Erkek danışanlarla çalışırken, onların kimliklerine, inanç sistemlerine, toplumsal konumlarına duyarlı olmak büyük önem taşımaktadır. Tek tip erkeklik anlayışını kırmaya yardımcı olmak, danışanın kendine özgü erkeklik tanımını oluşturmasına alan açmak da terapötik sürecin bir parçası olabilir. Bu bağlamda terapide toplumsal cinsiyet rollerinin esnetilmesi, duygusal farkındalık ve ifade becerilerinin artırılması terapi sürecine oldukça olumlu şekilde yansıyacaktır. 

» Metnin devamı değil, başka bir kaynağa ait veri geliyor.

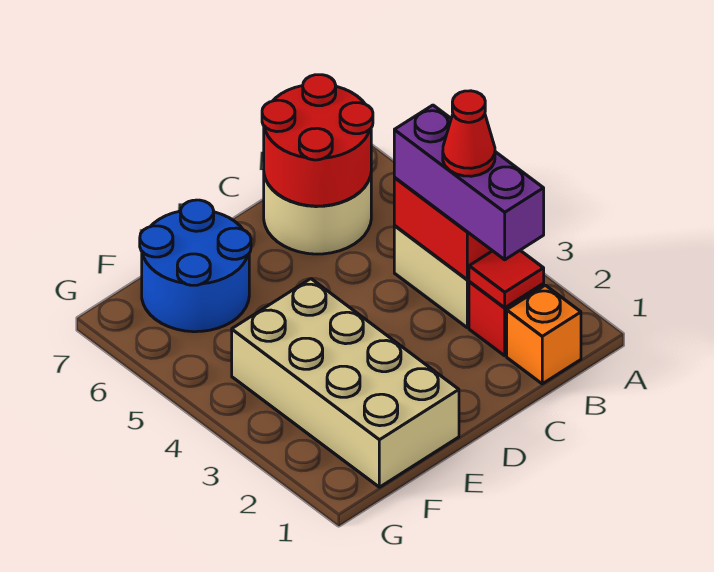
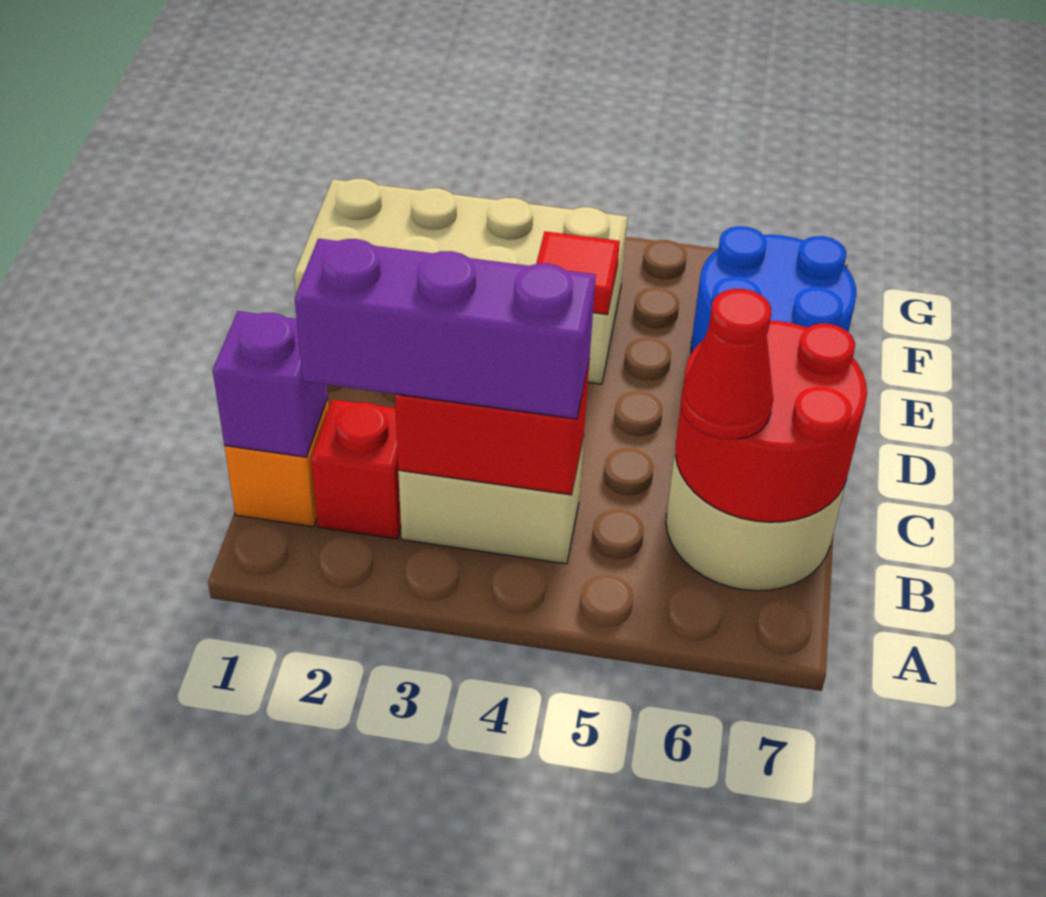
none -> purple brick B1 level 2
red tile B2 level 2 -> red tile E4 level 2
red cone B3 level 4 -> red cone B6 level 3

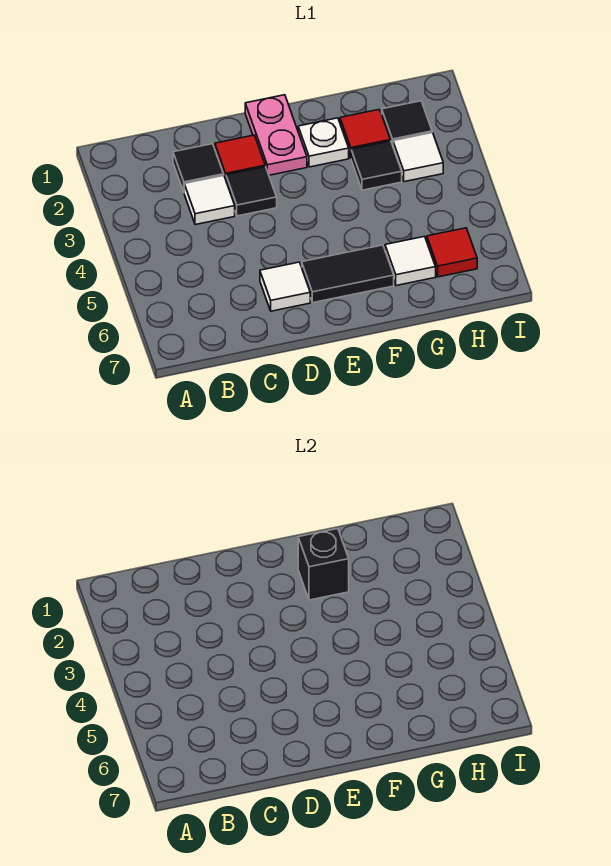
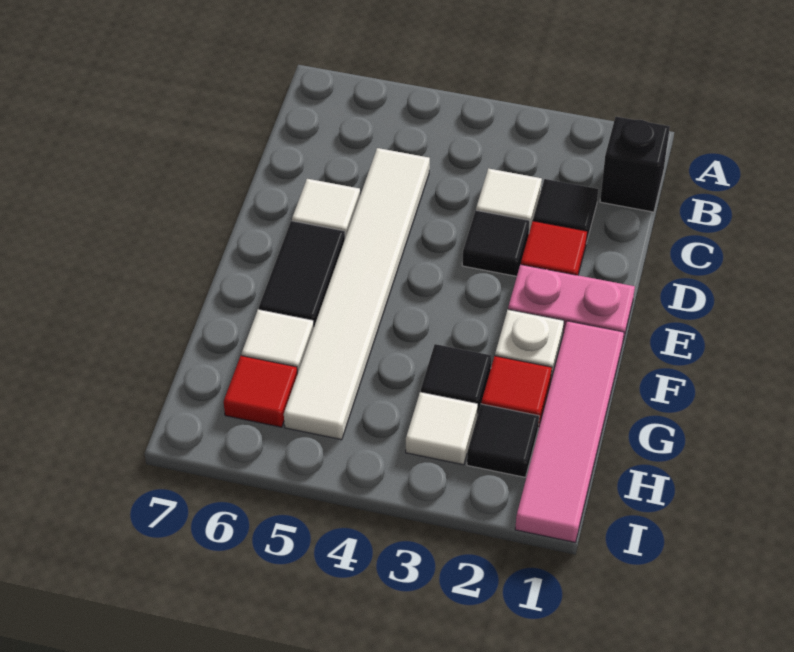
none -> white tile C5:H5 level 1
none -> pink tile F1:I1 level 1
black brick F2 level 2 -> black brick B1 level 1

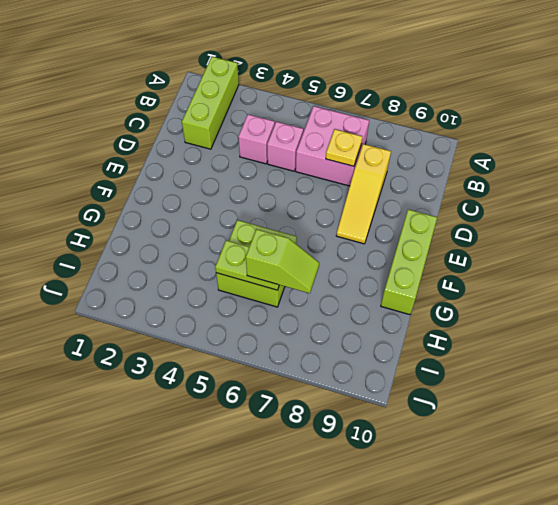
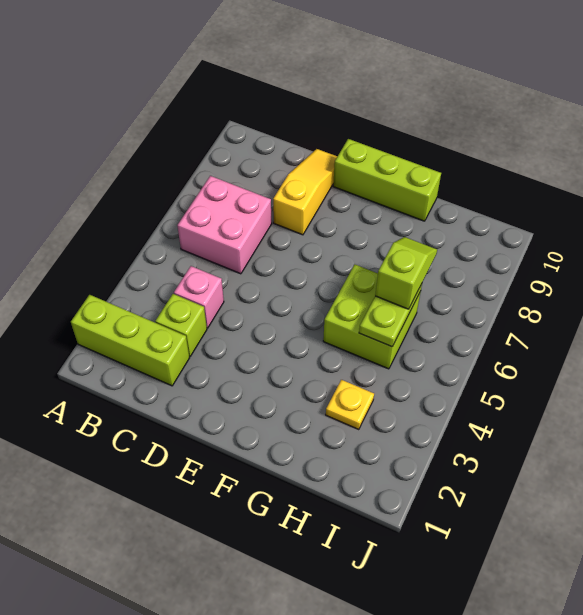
none -> lime brick C3 level 1
pink brick C5 level 1 -> none
yellow plate C7 level 2 -> yellow plate H3 level 1
yellow slope C8:E8 level 1 top C -> yellow slope D8:D10 level 1 top 8

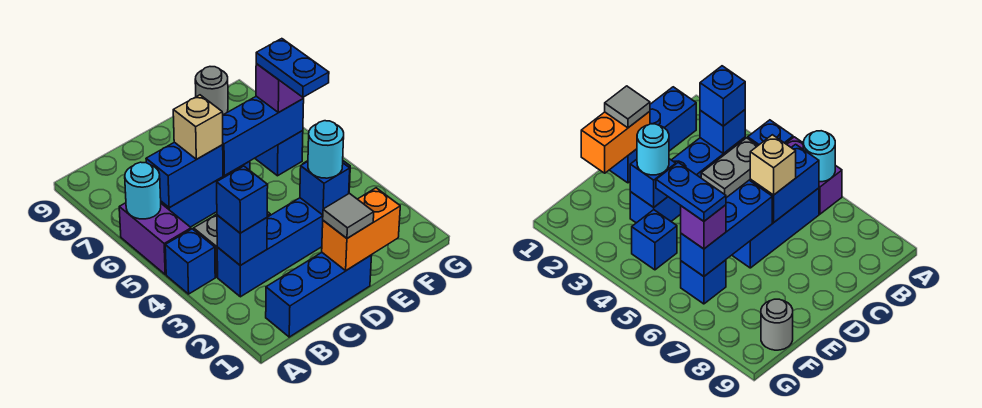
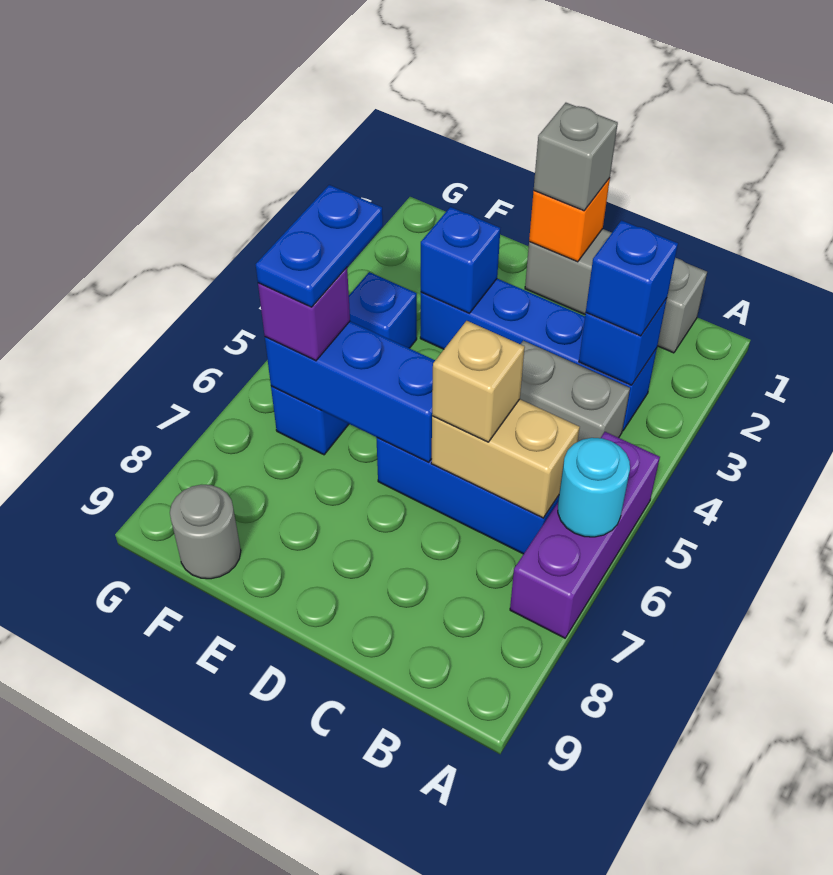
blue brick A4 level 1 -> none
purple brick A5:A6 level 1 -> purple brick A5:A7 level 1
blue brick B1:D1 level 1 -> grey brick B1:D1 level 1
blue brick B6:C6 level 2 -> tan brick B6:C6 level 2
orange brick D1:E1 level 2 -> orange brick D1 level 2
grey tile D1 level 3 -> grey brick D1 level 3
cyan round brick E3 level 3 -> none

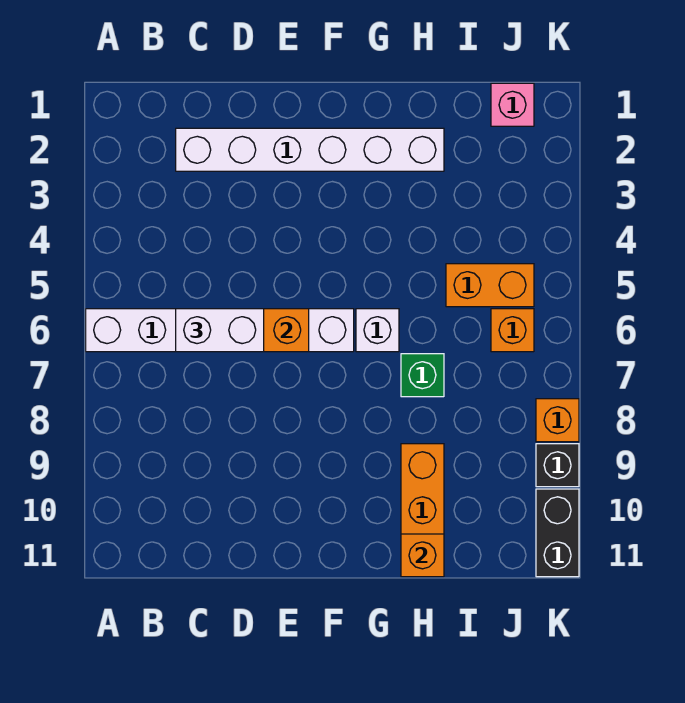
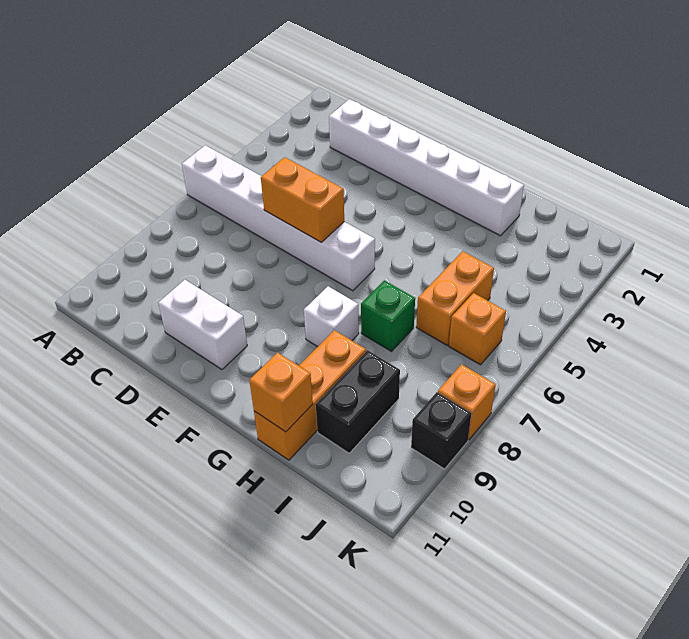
white brick C6:D6 level 3 -> white brick D10:E10 level 1
white brick G6 level 1 -> white brick G8 level 1
orange brick I5:J5 level 1 -> orange brick I5:I6 level 1
pink brick J1 level 1 -> none
black brick K10:K11 level 1 -> black brick I9:I10 level 1

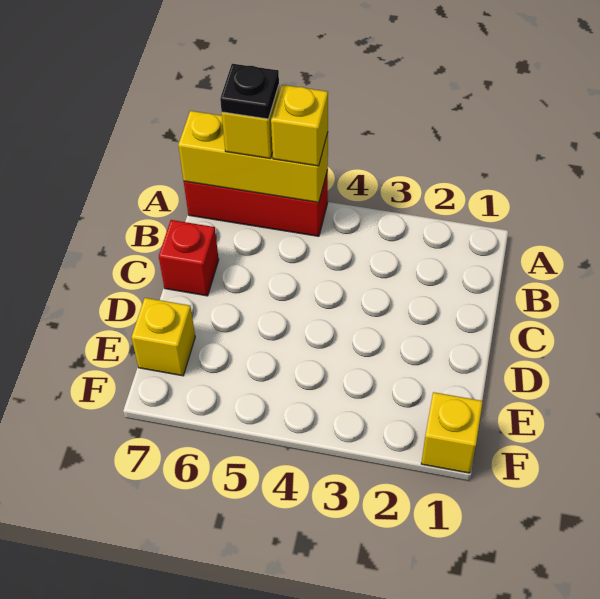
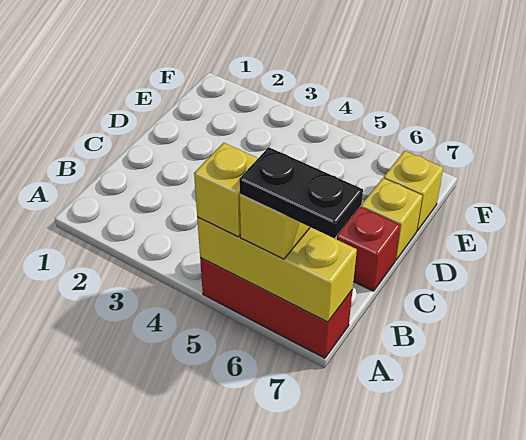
black plate A6 level 4 -> black plate A6:A7 level 4
yellow brick F1 level 1 -> yellow brick D7 level 1

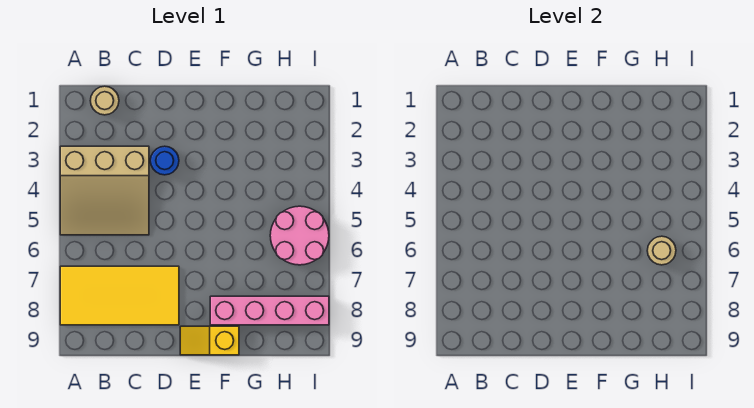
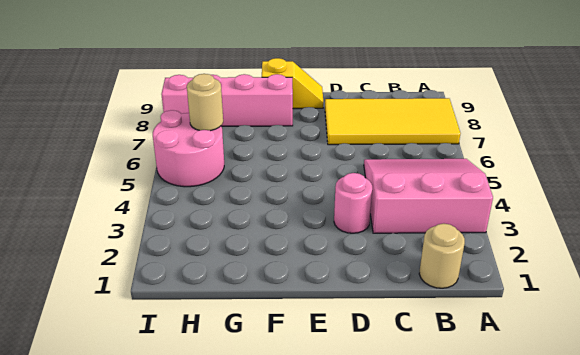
tan slope A3:C5 level 1 top 3 -> pink slope A3:C5 level 1 top 3
blue round brick D3 level 1 -> pink round brick D3 level 1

Toplumsal olarak erkeklerin ruhsal sağlıklarına dair farkındalığı artırmak ve destek sağlamak için yapılabileceklerden bazıları,  erkeklerin duygusal deneyimlerini kabul etmelerini ve paylaşmalarını teşvik etmek, yardım aramanın zayıflık değil güç göstergesi olduğu bilincinin yaygınlaştırmak, psikolojik destek mekanizmalarına erişimlerini kolaylaştırmak ve kendilerini ifade edebilecekleri güvenli ortamlar yaratmaktır. Ancak böylelikle erkeklerin mental sağlık sorunları erken dönemde fark edilip müdahale edilebiliecek, toplumda bu alanda var olan tabular ve ön yargılar yıkılabilecektir.

Sonuç olarak, erkeklerin ruh sağlığı konusu, hâlâ görünmeyen bir toplumsal mesele olarak karşımızda durmaktadır. Psikologların, erkek danışanlarının sessiz yüklerini anlayan, onları duygularıyla buluşturan ve yardım istemeyi bir zayıflık değil, cesaret olarak yeniden tanımlayan bir yaklaşım benimsemeleri bu nedenle büyük önem taşımaktadır. Çünkü birçok erkek, terapide ilk kez gerçekten duyulmakta ve ilk kez kendine karşı dürüst olabilmektedir. Bu sürecin kıymetini bilen bir terapist, sadece bireysel iyileşmeye değil, toplumsal dönüşüme de katkı sunacaktır.